Sansón Carrasco: Sansón Carrasco es el vecino de don Quijote que conocemos en el segundo capítulo de la segunda parte de Don Quijote. Él es un bachiller que estudió en Salamanca (Cervantes 521) y viene a la casa de don Quijote para hablar con él sobre el libro que ha sido publicado sobre sus aventuras. Cuando el ama lo busca para pedir su ayuda en prevenir la nueva salida de don Quijote. Él, por otro lado, se hace un apoyador de los planes de don Quijote pero con la intención de disfrazarse como el Caballero del Bosque/el Caballero de los Espejos, desafiar a don Quijote en una batalla, vencerlo y mandarle a volver a su lugar.  Combate con don Quijote, y él humilladamente pierde la batalla, y decide a tomar venganza contra Don Quijote.  Cuando combate con don Quijote la segunda vez, esta vez como el Caballero de la Blanca Luna, lo hace por la misma manera, diciendo que el vencido tiene que hacer lo que dice el vencedor. En esa manera Sansón reduce a don Quijote como solamente un hidalgo de la Mancha y es la causa principal en forzar el regreso de don Quijote a su casa. Sansón sirve como el escribano del testamento de don Quijote y escribe un epitafio para él después de su muerte.

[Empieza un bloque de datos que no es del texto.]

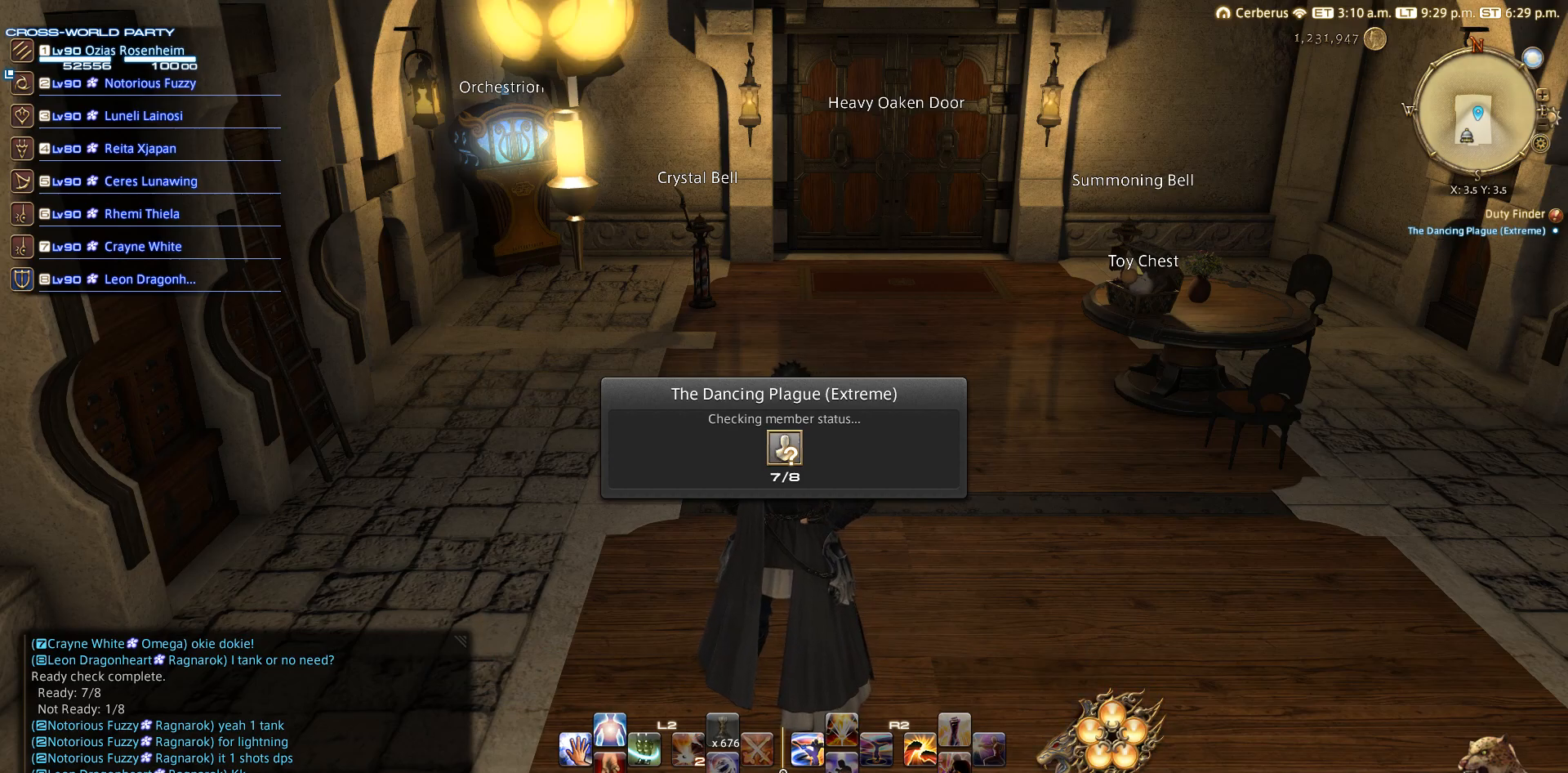
{"buttons": ["L2"], "left_stick": "center", "right_stick": "center", "events": [[450, "L2", "down"]]}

Sansón sirve un papel interesante como el que introduce el concepto de la metaficción en la segunda parte de Don Quijote (Muñoz 57). Es el que primera menciona a Sancho la publicación de un libro que describe todas las aventuras de la primera parte y, luego, habla con don Quijote y Sancho por un rato sobre este libro, añadiendo que tal vez sea una segunda parte. Pero, además de servir como “introductor” del libro a la noticia de don Quijote, él es “estimulador” de la nueva salida de don Quijote (Muñoz 69); es decir, él es el personaje que anima a don Quijote a salir y buscar las aventuras otra vez.  Sansón, como el cura, tiene intenciones buenas cuando empieza a ayudar a don Quijote, pero su propósito cambia después de su primera batalla con el caballero. Cuando Sansón está vencido por don Quijote, sale con el propósito de tener venganza en vez de curarle de su sanidad.  Entonces, aunque Sansón es la razón mayor por el regreso de don Quijote a su aldea, simplemente es porque Sansón quiere venganza y no por la pura intención de ayudar a don Quijote (Wardropper 682).